Le Nord loin des clichés
Un trio de photographes a sillonné la région.
Pour son dixième anniversaire, le Festival des Transphotographiques, qui se tiendra du 26 mai au 26 juin, met à l’honneur le département du Nord. Trois artistes y jettent un certain regard, le leur.
Jean-Christophe Béchet
Lumière mélancolique
« J’ai choisi de travailler sur le Nord parce que je suis marseillais. Carte Michelin à l’appui, j’ai voulu aller voir ailleurs. À Mulhouse, Strasbourg, et même à Dieppe, je me suis rendu compte que cette notion disparaît dans l’esprit des habitants. Je ne voulais pas tomber dans le cliché d’une région froide et triste. Même si je n’ai pu éviter de photographier les friteries, les bâtiments en brique, les terrils et les grandes plages vides. J’ai voulu montrer que ce territoire n’est pas politiquement apaisé, comme l’illustre un graffiti en faveur du Front national. Il y a une espèce de mélancolie dans la lumière du Nord qui m’inspire. Tout comme m’émeut le carnaval de Bailleul que regardent avec tristesse les habitants. »

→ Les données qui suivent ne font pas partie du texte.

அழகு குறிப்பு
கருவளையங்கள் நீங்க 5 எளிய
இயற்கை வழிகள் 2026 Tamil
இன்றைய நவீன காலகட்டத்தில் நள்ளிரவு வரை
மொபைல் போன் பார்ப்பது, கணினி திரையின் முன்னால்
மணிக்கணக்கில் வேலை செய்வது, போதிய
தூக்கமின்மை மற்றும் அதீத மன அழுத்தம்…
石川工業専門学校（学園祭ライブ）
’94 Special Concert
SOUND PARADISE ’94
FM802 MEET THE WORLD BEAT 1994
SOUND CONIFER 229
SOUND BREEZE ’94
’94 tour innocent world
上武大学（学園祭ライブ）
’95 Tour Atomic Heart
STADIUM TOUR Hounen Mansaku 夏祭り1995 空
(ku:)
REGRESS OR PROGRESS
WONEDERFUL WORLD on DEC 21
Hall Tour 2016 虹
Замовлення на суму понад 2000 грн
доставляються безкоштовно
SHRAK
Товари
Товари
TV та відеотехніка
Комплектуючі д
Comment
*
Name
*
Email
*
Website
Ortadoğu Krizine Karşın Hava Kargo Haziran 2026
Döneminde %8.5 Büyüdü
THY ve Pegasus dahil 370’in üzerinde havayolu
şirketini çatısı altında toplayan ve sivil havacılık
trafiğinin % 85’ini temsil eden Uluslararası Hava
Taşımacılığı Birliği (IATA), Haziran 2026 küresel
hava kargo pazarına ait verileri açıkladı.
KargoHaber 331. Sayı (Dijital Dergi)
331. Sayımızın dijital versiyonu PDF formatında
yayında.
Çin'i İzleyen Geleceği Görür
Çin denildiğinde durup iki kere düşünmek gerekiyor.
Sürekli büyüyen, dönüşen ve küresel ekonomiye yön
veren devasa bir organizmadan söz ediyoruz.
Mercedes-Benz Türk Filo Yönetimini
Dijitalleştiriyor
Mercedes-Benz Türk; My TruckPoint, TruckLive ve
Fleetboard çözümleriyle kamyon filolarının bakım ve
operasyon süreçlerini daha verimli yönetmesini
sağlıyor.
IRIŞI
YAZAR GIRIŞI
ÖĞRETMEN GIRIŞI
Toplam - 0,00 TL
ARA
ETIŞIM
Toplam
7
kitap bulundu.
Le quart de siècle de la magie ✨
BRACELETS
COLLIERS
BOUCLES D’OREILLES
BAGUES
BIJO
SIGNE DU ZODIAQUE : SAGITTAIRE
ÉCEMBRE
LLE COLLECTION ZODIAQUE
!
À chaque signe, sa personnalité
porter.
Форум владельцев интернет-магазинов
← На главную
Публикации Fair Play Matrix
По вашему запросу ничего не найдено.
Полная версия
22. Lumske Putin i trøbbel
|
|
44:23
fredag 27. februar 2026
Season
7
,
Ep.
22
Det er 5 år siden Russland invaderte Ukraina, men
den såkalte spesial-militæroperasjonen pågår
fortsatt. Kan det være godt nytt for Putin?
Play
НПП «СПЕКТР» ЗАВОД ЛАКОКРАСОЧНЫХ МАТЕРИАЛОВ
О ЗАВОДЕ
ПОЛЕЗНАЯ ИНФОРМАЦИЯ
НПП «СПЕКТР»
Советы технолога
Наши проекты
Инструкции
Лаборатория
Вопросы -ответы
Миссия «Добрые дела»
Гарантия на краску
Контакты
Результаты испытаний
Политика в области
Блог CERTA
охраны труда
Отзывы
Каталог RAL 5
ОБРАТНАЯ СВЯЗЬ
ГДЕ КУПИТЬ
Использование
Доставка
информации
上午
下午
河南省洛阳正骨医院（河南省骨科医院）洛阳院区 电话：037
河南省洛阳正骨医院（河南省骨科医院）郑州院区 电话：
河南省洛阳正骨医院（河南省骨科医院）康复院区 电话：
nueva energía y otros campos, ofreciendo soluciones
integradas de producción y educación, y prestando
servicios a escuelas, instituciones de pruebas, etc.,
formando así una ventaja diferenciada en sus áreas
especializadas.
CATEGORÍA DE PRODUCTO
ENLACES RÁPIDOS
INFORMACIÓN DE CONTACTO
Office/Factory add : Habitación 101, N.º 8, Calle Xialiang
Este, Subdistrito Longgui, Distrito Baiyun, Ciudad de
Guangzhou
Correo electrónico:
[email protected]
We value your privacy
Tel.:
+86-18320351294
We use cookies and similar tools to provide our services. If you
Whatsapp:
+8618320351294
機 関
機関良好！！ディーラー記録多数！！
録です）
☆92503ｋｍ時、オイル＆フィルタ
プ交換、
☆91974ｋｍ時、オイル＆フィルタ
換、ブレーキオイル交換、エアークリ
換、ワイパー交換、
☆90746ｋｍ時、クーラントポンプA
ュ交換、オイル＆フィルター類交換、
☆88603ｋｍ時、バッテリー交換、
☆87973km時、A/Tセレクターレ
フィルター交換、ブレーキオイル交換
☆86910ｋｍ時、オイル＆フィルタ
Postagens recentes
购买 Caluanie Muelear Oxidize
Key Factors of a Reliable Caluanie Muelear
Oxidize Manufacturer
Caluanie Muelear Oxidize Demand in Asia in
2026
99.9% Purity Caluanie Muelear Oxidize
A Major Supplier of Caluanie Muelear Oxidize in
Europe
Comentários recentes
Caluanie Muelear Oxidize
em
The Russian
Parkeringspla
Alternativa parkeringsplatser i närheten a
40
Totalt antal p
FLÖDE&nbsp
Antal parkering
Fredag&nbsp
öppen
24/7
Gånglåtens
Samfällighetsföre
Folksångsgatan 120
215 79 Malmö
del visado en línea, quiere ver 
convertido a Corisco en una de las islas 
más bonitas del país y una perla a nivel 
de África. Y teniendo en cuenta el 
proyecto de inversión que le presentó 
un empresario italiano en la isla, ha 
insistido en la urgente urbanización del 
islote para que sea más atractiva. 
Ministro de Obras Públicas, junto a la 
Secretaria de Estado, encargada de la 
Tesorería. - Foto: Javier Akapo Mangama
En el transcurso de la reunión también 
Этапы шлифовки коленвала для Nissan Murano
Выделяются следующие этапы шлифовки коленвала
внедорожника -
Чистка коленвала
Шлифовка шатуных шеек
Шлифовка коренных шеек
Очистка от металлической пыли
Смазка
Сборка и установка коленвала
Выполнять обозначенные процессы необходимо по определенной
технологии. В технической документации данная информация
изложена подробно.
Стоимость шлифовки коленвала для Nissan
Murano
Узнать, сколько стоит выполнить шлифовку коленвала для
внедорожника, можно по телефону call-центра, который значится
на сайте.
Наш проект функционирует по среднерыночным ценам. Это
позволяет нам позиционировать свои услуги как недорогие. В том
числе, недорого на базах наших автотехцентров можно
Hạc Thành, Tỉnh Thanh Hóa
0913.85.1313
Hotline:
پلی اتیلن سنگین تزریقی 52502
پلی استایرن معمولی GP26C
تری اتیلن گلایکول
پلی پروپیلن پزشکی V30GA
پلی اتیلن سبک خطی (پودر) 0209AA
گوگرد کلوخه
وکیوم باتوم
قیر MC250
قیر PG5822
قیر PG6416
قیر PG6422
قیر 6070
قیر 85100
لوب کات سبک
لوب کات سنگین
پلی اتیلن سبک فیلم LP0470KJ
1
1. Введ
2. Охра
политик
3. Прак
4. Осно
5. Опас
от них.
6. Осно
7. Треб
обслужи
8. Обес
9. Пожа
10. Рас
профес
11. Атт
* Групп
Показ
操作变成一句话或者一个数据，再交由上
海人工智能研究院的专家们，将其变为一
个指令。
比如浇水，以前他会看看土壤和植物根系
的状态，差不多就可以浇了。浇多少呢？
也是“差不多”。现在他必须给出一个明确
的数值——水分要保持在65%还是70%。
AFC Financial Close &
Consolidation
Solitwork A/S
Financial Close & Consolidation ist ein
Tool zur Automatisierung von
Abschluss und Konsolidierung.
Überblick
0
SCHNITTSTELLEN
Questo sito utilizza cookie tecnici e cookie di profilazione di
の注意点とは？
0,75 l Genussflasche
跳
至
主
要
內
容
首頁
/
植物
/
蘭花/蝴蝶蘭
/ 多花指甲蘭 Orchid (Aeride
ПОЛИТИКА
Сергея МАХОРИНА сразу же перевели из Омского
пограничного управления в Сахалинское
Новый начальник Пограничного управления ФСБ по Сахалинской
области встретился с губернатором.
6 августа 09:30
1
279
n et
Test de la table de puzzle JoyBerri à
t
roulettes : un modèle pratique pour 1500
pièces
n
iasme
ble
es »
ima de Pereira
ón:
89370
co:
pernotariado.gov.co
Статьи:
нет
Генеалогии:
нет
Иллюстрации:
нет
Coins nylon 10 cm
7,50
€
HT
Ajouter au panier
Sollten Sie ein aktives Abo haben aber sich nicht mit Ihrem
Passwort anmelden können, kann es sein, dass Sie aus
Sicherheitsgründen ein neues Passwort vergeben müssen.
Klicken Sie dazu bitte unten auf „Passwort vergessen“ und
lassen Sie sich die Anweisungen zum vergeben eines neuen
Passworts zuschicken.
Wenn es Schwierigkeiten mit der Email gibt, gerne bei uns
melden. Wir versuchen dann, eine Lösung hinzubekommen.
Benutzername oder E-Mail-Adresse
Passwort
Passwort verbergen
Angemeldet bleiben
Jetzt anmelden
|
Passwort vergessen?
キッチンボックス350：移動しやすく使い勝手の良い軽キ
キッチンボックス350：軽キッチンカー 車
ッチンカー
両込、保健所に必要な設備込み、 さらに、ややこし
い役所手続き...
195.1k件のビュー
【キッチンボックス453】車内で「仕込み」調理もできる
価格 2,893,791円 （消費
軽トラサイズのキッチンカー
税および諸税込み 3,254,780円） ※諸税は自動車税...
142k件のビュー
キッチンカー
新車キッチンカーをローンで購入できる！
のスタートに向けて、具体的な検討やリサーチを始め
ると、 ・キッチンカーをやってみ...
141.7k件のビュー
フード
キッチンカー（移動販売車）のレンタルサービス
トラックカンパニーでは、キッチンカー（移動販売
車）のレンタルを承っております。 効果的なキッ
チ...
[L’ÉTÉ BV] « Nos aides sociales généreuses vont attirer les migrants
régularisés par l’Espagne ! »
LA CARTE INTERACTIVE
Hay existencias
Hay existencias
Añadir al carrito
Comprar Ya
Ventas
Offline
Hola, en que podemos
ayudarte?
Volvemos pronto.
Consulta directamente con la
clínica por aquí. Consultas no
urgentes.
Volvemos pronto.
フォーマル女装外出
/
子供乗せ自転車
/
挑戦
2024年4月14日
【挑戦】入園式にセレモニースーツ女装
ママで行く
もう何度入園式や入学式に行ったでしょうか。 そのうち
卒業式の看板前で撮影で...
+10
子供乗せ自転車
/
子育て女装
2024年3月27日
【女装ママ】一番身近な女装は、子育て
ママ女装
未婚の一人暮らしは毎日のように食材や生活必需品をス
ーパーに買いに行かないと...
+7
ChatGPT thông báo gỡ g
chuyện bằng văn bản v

« France Nord », au Tri postal.
Hervé Dorval
Le passé noir et blanc
« Les traces du passé m’attirent. J’aime voir comment on intègre l’histoire dans le monde d’aujourd’hui à travers ses bâtiments. Cette histoire, marquée par les industries minière et textile, et par un certain misérabilisme, la région en est chargée. Ce qui m’intéresse, c’est de voir comment une génération s’approprie cet héritage ou le rejette. Mon travail montre aussi bien des sites qui n’existent plus, comme une tour à Roubaix, que des corons miniers en attente de rénovation ou encore des sites rénovés et réaffectés, telles certaines usines textiles, et des lieux désormais protégés, comme le palais Rameau. La pluie, les ciels denses et l’utilisation du noir et blanc donnent aux photos un aspect irréel, qui invite chaque spectateur à s’interroger sur le passé des bâtiments. »
« Terres du Nord », au Tri postal.
Anna Solé
Ethnies-cité
« La diversité et le vivre-ensemble » sont les caractéristiques qu’a retenues Anna Solé, de Roubaix, pour « Tissages de quartier en famille », exposé au palais Rameau. L’artiste d’origine espagnole a fait poser des familles dans divers endroits de la ville : un square, une courée, un parc ou encore devant le mur coloré situé près du Centre chorégraphique national. « Le Nord est constitué de communautés très différentes, qui vivent ensemble grâce à la culture qui les unit d’un lien social », explique-t-elle, avant d’ajouter : « La façon dont on incorpore la mémoire du passé pour améliorer le futur me fascine. » Elle a fait poser la chorégraphe Carolyn Carlson et ses danseurs dans une usine désaffectée du quartier de l’Union
« Tissages de quartier en famille », au palais Rameau. « Pauses et déposes », à la manufacture des Flandres.